Visão Geral
Beyond: Two Souls coloca você no controle de Jodie Holmes, uma mulher que nasceu com uma conexão psíquica com uma entidade misteriosa chamada Aiden. Desenvolvido pela Quantic Dream e lançado originalmente em outubro de 2013, o jogo abrange 15 anos da vida de Jodie, desde uma criança confusa sob cuidados do governo até uma agente da CIA treinada, enfrentando ameaças tanto humanas quanto sobrenaturais. A história se desenrola em capítulos não lineares, cada um apresentando uma fase diferente da vida dela em uma ordem que varia conforme o modo que você escolher.
A versão de PS4 adicionou a opção de vivenciar a história em ordem cinematográfica ou cronológica, o que muda drasticamente o impacto dos momentos mais emocionantes. A ordem cronológica funciona melhor para jogadores de primeira viagem que querem que a narrativa faça aquele build natural. Já a ordem cinematográfica, que espelha o lançamento original de PS3, fragmenta a linha do tempo de um jeito que faz certas revelações baterem muito mais forte. Nenhuma das escolhas está errada, mas o fato de ambas existirem é uma melhoria insana em relação ao lançamento original.

Gameplay e mecânicas
Beyond: Two Souls funciona basicamente como um jogo de narrativa focado em escolhas, com a interação física sendo feita através de comandos contextuais de botões e movimentos guiados. Sequências de combate, perseguições e partes de stealth rodam no mesmo sistema, mantendo o foco no ritmo da história em vez de dificuldade mecânica. Existe um modo Skilled Gamer para quem quer consequências mais punitivas caso erre os inputs.

Os elementos principais de gameplay incluem:
- Alternar entre Jodie e Aiden a qualquer momento
- Usar Aiden para possuir, sufocar ou proteger personagens
- Fazer escolhas de diálogo e ação que moldam o final da história
- Completar as missões da DLC Advanced Experiments para um desafio extra
- Jogar em co-op com um segundo jogador controlando o Aiden
O sistema de dois personagens é onde o jogo ganha sua identidade mecânica. Aiden pode atravessar paredes, interagir com objetos que a Jodie não alcança e, em algumas sequências, servir como uma arma. A tensão entre controlar um corpo físico e uma presença espiritual livre dá à gameplay uma textura que árvores de diálogo puras não conseguem replicar.
Performances e narrativa
Elliot Page carrega o jogo nas costas. Isso não é uma crítica a Willem Dafoe, cuja interpretação do cientista do governo Nathan Dawkins é profunda e genuinamente impactante, mas Jodie está na tela em quase todos os minutos da campanha e Page faz a personagem parecer real em todas as idades e registros emocionais. O trabalho de motion-capture foi feito antes dessa tecnologia virar padrão em produções AAA, o que torna a qualidade das atuações ainda mais notável.

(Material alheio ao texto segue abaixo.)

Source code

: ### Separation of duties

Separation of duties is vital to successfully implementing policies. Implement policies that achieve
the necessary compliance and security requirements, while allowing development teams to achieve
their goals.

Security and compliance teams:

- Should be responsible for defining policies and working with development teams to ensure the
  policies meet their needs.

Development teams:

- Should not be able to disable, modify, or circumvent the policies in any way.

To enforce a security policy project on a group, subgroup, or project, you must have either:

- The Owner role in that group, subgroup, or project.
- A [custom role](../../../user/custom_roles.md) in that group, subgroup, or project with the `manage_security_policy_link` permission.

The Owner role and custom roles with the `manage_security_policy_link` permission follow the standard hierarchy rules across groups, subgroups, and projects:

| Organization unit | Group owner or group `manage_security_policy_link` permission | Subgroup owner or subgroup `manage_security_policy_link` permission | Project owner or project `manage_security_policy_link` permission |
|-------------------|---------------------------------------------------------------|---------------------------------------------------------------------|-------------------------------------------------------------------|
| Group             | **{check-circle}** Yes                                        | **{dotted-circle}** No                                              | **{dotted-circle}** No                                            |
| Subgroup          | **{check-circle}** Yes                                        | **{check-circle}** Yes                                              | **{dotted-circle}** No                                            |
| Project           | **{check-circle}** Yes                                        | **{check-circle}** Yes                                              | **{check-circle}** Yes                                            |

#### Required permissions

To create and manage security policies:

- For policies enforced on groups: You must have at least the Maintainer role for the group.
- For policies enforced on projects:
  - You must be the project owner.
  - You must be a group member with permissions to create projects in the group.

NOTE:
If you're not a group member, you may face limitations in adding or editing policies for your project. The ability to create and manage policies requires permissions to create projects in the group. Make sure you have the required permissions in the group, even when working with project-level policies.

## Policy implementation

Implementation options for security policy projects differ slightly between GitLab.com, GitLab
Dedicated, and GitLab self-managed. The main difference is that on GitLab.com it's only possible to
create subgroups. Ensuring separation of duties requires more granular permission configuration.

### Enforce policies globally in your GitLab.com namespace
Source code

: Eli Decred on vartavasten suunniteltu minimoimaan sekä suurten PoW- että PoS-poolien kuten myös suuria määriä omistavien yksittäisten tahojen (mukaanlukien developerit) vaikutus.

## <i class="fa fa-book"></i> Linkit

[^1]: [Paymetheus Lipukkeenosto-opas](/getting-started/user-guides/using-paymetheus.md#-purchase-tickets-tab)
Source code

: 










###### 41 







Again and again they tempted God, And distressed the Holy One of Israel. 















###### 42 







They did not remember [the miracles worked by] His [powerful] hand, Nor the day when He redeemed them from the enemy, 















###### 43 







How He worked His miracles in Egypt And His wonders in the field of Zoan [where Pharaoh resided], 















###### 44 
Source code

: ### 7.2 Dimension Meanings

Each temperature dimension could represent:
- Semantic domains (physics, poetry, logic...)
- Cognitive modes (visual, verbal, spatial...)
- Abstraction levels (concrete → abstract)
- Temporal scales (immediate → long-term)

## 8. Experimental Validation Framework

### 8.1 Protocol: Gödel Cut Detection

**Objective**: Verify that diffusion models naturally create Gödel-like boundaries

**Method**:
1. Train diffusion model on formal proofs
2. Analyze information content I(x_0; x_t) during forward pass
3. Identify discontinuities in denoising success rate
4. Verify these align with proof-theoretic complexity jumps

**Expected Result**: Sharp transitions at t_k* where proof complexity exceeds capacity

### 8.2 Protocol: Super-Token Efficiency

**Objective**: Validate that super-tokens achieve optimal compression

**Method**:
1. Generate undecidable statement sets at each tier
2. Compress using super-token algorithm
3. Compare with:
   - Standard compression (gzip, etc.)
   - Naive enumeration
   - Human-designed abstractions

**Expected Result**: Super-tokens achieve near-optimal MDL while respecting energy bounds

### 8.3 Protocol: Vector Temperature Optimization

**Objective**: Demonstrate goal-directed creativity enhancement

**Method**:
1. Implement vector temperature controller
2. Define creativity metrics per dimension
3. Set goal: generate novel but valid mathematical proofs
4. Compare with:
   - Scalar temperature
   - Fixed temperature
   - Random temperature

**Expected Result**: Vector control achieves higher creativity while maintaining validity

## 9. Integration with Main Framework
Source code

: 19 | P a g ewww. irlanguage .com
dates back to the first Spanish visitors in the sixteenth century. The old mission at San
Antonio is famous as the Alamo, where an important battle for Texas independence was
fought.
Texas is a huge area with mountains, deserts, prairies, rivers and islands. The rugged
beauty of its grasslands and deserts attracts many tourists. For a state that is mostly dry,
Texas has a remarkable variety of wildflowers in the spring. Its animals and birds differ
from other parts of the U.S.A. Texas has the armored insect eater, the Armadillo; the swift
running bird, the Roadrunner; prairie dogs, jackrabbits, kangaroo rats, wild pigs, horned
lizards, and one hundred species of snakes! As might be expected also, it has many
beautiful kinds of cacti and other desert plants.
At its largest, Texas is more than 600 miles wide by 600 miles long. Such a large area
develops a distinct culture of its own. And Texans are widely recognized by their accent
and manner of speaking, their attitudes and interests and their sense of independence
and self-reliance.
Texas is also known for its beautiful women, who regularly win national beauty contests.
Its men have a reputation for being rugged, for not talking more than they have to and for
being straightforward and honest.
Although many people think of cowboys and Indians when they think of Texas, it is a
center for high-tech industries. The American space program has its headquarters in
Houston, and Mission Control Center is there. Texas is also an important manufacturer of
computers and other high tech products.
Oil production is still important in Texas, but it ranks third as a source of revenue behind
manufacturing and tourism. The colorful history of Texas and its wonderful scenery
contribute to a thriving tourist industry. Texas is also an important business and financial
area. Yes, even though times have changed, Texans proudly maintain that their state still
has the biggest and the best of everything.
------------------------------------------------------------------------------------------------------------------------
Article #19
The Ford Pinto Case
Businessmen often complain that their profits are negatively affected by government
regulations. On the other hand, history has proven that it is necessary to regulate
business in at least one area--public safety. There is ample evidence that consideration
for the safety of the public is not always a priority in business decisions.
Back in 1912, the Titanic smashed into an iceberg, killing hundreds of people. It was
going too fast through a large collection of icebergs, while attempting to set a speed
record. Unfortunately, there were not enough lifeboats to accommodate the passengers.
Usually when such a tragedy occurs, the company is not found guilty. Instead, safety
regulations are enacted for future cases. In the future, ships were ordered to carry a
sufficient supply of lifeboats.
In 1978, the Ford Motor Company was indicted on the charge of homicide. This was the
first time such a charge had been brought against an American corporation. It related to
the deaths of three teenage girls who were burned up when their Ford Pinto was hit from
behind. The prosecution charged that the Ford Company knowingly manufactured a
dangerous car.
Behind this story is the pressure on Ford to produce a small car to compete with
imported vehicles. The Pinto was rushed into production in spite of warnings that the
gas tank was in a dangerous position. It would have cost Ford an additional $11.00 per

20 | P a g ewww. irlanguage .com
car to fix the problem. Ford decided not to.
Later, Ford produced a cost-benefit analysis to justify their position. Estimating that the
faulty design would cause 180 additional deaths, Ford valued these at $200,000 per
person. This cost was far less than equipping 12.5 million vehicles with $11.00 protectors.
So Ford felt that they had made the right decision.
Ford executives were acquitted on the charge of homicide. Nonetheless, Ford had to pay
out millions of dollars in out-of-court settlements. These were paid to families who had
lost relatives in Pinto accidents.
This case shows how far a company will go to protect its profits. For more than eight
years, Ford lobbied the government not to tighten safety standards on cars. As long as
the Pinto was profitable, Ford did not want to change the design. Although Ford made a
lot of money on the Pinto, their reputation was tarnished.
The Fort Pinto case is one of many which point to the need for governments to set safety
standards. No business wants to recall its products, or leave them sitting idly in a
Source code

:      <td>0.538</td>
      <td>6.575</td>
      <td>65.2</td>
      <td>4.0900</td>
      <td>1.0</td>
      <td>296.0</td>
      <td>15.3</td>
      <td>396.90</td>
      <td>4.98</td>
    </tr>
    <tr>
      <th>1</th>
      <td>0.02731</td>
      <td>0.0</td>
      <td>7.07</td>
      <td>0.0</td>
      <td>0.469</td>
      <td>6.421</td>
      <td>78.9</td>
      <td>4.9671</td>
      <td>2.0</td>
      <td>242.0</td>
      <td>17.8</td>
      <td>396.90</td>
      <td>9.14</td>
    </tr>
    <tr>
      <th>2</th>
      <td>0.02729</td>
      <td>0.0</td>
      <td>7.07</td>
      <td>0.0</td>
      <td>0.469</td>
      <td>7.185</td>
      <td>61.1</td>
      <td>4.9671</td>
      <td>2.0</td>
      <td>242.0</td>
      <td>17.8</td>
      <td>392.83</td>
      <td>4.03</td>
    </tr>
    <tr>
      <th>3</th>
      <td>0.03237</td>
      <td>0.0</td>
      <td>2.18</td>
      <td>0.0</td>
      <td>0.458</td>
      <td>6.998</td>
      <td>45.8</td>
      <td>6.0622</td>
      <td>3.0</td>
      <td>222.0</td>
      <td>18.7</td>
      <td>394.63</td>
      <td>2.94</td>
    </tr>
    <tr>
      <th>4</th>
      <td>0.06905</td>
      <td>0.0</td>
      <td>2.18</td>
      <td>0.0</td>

O roteiro trata de temas difíceis, incluindo trauma, perda, ética militar e luto, com muito mais cuidado do que a maioria dos jogos tenta fazer. Alguns capítulos são mais calmos que outros, propositalmente. Um capítulo onde Jodie passa um inverno como sem-teto em Nova York é uma das sequências mais devastadoras do catálogo da Quantic Dream, e quase não tem ação nenhuma.
Conteúdo e replayability
Beyond: Two Souls mantém uma nota 4.6 de 5 em mais de 65,000 avaliações verificadas de jogadores no PlayStation, com 78% delas sendo cinco estrelas. Essa consistência aponta para um jogo que zerou a expectativa da maioria dos players que dedicam o tempo necessário. A campanha dura entre 10 a 12 horas em um playthrough único, embora revisitar capítulos para ver finais alternativos aumente esse tempo de forma significativa.
A DLC Advanced Experiments adiciona missões focadas em puzzles que testam as habilidades do Aiden em ambientes de laboratório isolados, oferecendo um ritmo diferente da história principal. O suporte ao modo Touch para dispositivos iOS oferece um esquema de controle alternativo para quem prefere. O jogo está disponível para PlayStation 4, PC via Steam e Epic Games Store, tornando-o acessível em várias plataformas sem precisar do hardware original do PlayStation 3.